Isobaric labeling uses stable isotope tags attached to peptides of interest to enable relative or absolute quantitation of proteins via tandem mass spectrometry. Digested peptides are labeled with tags that fragment during the second stage of fragmentation, MS2, to produce signals corresponding to the amount of peptide present in a sample.

Because quantitation is done at the MS2 level, precursor interference can be a problem. With isobaric tagging, researchers isolate a precursor peptide and fragment it with MS2, causing the tag's reporter to fall off, with the proportion of these reporter signals correlating to the proportions of a given peptide in the tagged sample.

However, other precursors can fall into the fragmentation window for a given peptide, and the reporters released by these additional precursors can interfere with the reporters released by the target peptide, making quantitation unreliable in some cases.
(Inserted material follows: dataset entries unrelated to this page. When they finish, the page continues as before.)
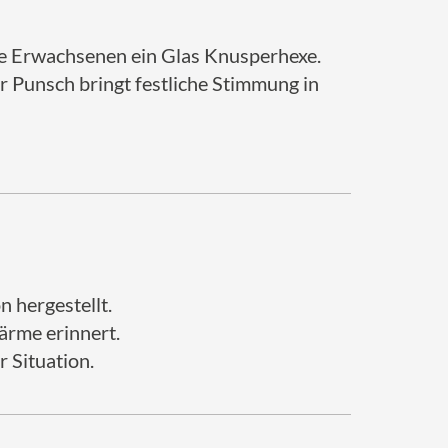
ie Erwachsenen ein Glas Knusperhexe.
 Punsch bringt festliche Stimmung in
 hergestellt.
ärme erinnert.
r Situation.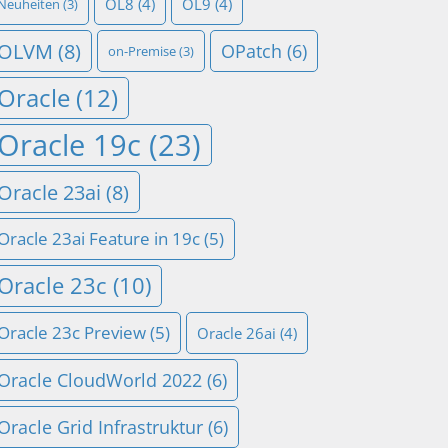
OL8
(4)
OL9
(4)
Neuheiten
(3)
OLVM
(8)
OPatch
(6)
on-Premise
(3)
Oracle
(12)
Oracle 19c
(23)
Oracle 23ai
(8)
Oracle 23ai Feature in 19c
(5)
Oracle 23c
(10)
Oracle 23c Preview
(5)
Oracle 26ai
(4)
Oracle CloudWorld 2022
(6)
Oracle Grid Infrastruktur
(6)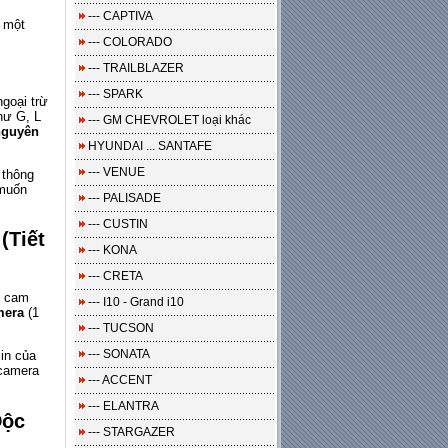
--- CAPTIVA
 một
--- COLORADO
--- TRAILBLAZER
--- SPARK
ngoại trừ
hư G, L
--- GM CHEVROLET loại khác
nguyên
HYUNDAI ... SANTAFE
--- VENUE
 thông
 muốn
--- PALISADE
--- CUSTIN
(Tiết
--- KONA
--- CRETA
ộ cam
--- I10 - Grand i10
mera
(1
--- TUCSON
--- SONATA
in của
 camera
--- ACCENT
--- ELANTRA
Độc
--- STARGAZER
One approach researchers including Gygi and Haas have taken to dealing with this problem is to do quantification at the MS3 level, which adds another level of ion isolation and fragmentation, reducing the precursor interference issue. Proteome Sciences, which manufactures the TMT reagents, has developed three-stage TMTs for use in such workflows. The MultiNotch method used in the new Nature paper improves upon conventional MS3 TMT workflows by increasing the amount of reporter ions present in the MS3 spectrum, which improves the accuracy and sensitivity of quantitation.

Using the MultiNotch MS3 method on a Thermo Fisher Scientific Orbitrap Fusion instrument to perform 10-plex TMT assays, the researchers identified the aforementioned protein differences between the HER2-negative and HER2-positive cell populations. They then followed up on these findings by screening these cells against a panel of 55 drugs to see which might be able to target the pathways identified as differentially regulated by their mass spec analysis.
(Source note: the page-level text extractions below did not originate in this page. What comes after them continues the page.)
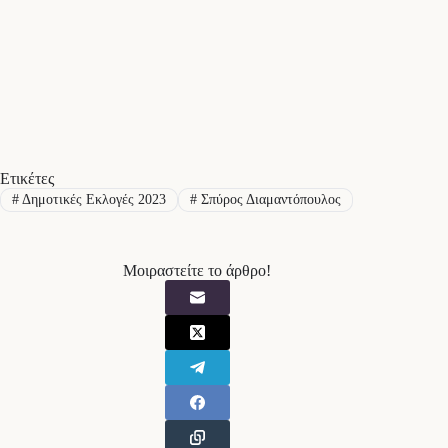
Ετικέτες
#
Δημοτικές Εκλογές 2023
#
Σπύρος Διαμαντόπουλος
Μοιραστείτε το άρθρο!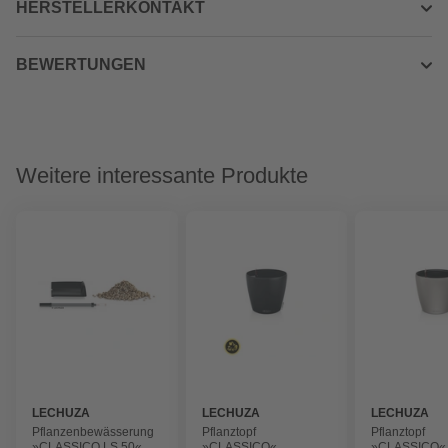
HERSTELLERKONTAKT
BEWERTUNGEN
Weitere interessante Produkte
LECHUZA
LECHUZA
LECHUZA
Pflanzenbewässerung
Pflanztopf
Pflanztopf
»CLASSICO LS 50«,
»CLASSICO«,
»CLASSICO«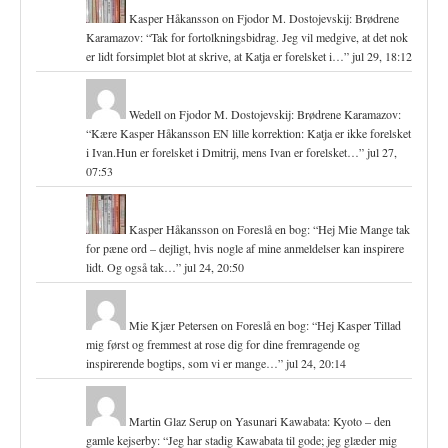
Kasper Håkansson
on
Fjodor M. Dostojevskij: Brødrene
Karamazov
: “
Tak for fortolkningsbidrag. Jeg vil medgive, at det nok
er lidt forsimplet blot at skrive, at Katja er forelsket i…
”
jul 29, 18:12
Wedell
on
Fjodor M. Dostojevskij: Brødrene Karamazov
:
“
Kære Kasper Håkansson EN lille korrektion: Katja er ikke forelsket
i Ivan.Hun er forelsket i Dmitrij, mens Ivan er forelsket…
”
jul 27,
07:53
Kasper Håkansson
on
Foreslå en bog
: “
Hej Mie Mange tak
for pæne ord – dejligt, hvis nogle af mine anmeldelser kan inspirere
lidt. Og også tak…
”
jul 24, 20:50
Mie Kjær Petersen
on
Foreslå en bog
: “
Hej Kasper Tillad
mig først og fremmest at rose dig for dine fremragende og
inspirerende bogtips, som vi er mange…
”
jul 24, 20:14
Martin Glaz Serup
on
Yasunari Kawabata: Kyoto – den
gamle kejserby
: “
Jeg har stadig Kawabata til gode; jeg glæder mig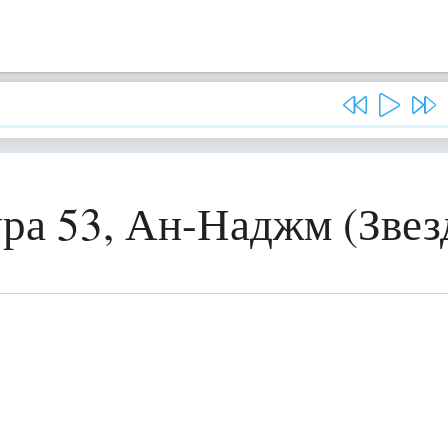
ра 53, Ан-Наджм (Звез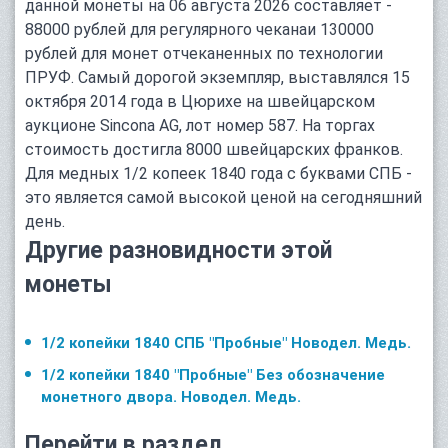
данной монеты на 06 августа 2026 составляет -
88000 рублей для регулярного чеканаи 130000
рублей для монет отчеканенных по технологии
ПРУФ. Самый дорогой экземпляр, выставлялся 15
октября 2014 года в Цюрихе на швейцарском
аукционе Sincona AG, лот номер 587. На торгах
стоимость достигла 8000 швейцарских франков.
Для медных 1/2 копеек 1840 года с буквами СПБ -
это является самой высокой ценой на сегодняшний
день.
Другие разновидности этой
монеты
1/2 копейки 1840 СПБ "Пробные" Новодел. Медь.
1/2 копейки 1840 "Пробные" Без обозначение
монетного двора. Новодел. Медь.
Перейти в раздел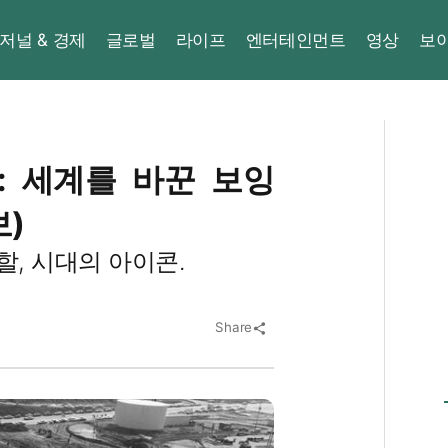
저널 & 경제
글로벌
라이프
엔터테인먼트
영상
보
 : 세계를 바꾼 보잉
보)
할, 시대의 아이콘.
Share
share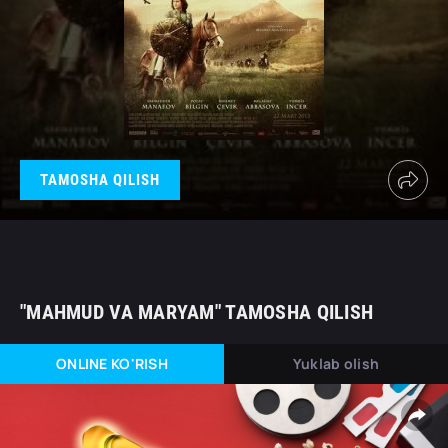
TAMOSHA QILISH
"MAHMUD VA MARYAM" TAMOSHA QILISH
ONLINE KO'RISH
Yuklab olish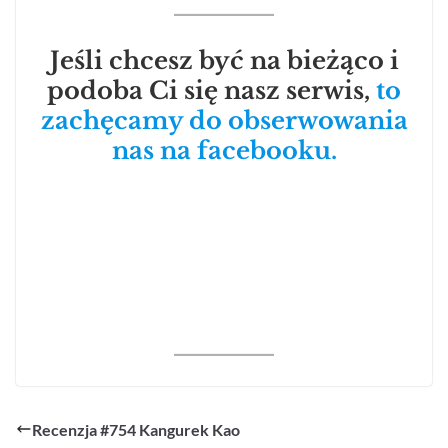
Jeśli chcesz być na bieżąco i
podoba Ci się nasz serwis,
to
zachęcamy do obserwowania
nas na facebooku.
Recenzja #754 Kangurek Kao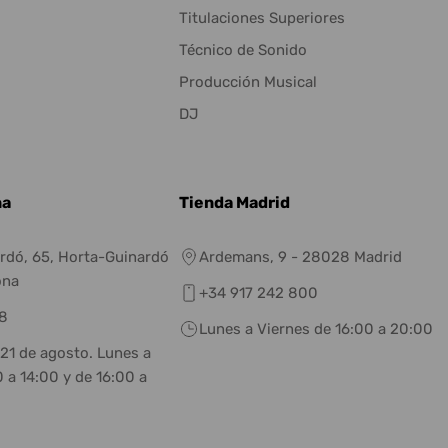
Titulaciones Superiores
Técnico de Sonido
Producción Musical
DJ
na
Tienda Madrid
rdó, 65, Horta-Guinardó
Ardemans, 9 - 28028 Madrid
ona
+34 917 242 800
8
Lunes a Viernes de 16:00 a 20:00
 21 de agosto. Lunes a
 a 14:00 y de 16:00 a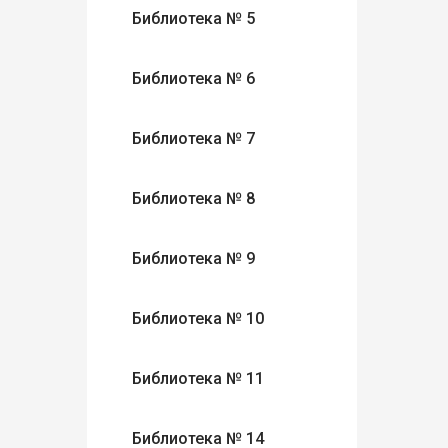
Библиотека № 5
Библиотека № 6
Библиотека № 7
Библиотека № 8
Библиотека № 9
Библиотека № 10
Библиотека № 11
Библиотека № 14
From this they found, as Maheswaran noted, that the HER2-positive cells were not susceptible to HER2-targeted treatment but did respond to chemotherapy, and that the HER2-negative cells responded to Notch inhibitors but not to chemotherapy.

The researchers also observed that CTC populations not only shifted from HER2-negative to HER2-positive in response to treatment, but also from HER2-positive to HER2-negative.

"The concept is that here is a kind of mechanism where the cells are able to spontaneously oscillate between these two states, and thereby not only can they evade therapy, but have slightly different tumorigenic properties," Maheswaran said. As the authors noted, this ability of breast cancer cell subpopulations to switch between HER2 statuses could explain the limited success of clinical trials using inhibitors pathways like Notch signaling to prevent cancer growth after chemotherapy.

Instead, Maheswaran suggested, simultaneous treatment with chemotherapy and, for instance, a Notch inhibitor could be necessary. To test this notion, she and her colleagues established mouse models with tumors containing both HER2-negative and acquired HER2-positive cells and treated them with this sort of combination therapy.

"When we treated these mice with either the Notch inhibitors or the chemotherapeutic drugs [separately], the tumors were [still] partially active," she said. "But when we treated them with the combination, it eliminated the entire tumor and the recurrence occurred very, very slowly."

She added that while the Nature study focused on HER2-based heterogeneity, it is likely that there are other forms of heterogeneity that could be relevant to treatment. "My feeling is that we have just uncovered the tip of the iceberg," she said.

Maheswaran said she and her colleagues are now trying to determine what mechanisms trigger the switch from HER2-negative to HER2-positive status.

"We are interested in looking at the differences in the epigenetic landscape of these two populations, hoping that that might give us an idea of what the difference is due to," she said. "We are also planning to look at the different secretions from the different populations to see if there is something that might be going between these two cells to get them into the different molecular states."

"We know that if we subject the cells to stress they do switch, but we don't know exactly what this spontaneous switch is due to," she said. "So that is the next level of investigation."